** ACTIVITY **
Nothing but the lines from the one that contains "right hip: (609, 411, 9)" through the end of the data should be reproduced, and each must match exactly.

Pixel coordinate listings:
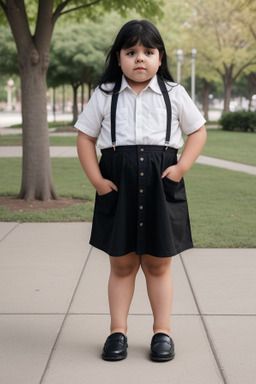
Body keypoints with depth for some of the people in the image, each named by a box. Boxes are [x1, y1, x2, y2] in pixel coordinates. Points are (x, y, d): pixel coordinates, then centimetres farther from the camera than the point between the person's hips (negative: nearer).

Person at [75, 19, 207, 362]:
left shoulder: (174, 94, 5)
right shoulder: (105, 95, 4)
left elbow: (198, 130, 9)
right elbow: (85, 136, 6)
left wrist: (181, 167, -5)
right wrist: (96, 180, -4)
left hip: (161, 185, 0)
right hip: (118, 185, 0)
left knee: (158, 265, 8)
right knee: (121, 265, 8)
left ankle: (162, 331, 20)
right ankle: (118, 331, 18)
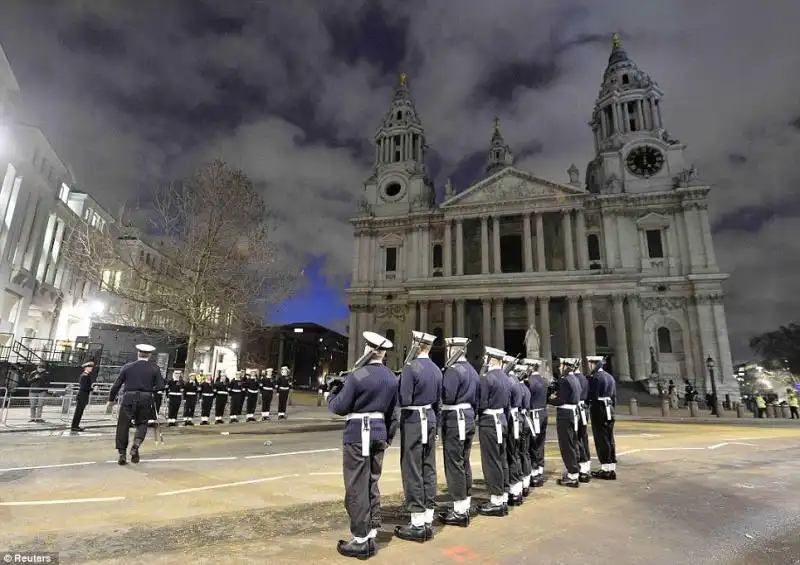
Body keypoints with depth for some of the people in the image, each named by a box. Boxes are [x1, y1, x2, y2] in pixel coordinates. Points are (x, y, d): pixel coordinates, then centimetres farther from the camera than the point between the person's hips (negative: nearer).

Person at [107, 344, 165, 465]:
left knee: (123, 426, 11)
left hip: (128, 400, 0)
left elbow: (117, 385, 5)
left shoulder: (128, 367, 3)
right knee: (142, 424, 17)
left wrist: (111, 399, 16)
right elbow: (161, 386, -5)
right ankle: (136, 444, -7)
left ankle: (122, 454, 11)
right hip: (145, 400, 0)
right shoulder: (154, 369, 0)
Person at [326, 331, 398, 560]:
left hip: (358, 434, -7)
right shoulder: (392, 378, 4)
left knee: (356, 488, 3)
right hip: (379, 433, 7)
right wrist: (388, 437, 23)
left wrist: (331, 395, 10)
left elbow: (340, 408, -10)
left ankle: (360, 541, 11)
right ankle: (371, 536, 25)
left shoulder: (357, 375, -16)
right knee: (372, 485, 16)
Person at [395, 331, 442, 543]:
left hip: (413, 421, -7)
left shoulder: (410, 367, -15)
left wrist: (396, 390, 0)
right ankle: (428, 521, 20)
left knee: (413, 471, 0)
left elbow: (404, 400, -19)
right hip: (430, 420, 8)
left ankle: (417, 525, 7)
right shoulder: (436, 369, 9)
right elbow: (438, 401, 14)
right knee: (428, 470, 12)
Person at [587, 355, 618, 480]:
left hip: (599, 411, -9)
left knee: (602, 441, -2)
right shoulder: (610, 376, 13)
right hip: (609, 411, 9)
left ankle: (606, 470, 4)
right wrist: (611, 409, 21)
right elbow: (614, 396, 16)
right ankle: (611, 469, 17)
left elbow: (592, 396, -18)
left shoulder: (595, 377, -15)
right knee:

** EXPECTED ANSWER **
right hip: (609, 411, 9)
left ankle: (606, 470, 4)
right wrist: (611, 409, 21)
right elbow: (614, 396, 16)
right ankle: (611, 469, 17)
left elbow: (592, 396, -18)
left shoulder: (595, 377, -15)
right knee:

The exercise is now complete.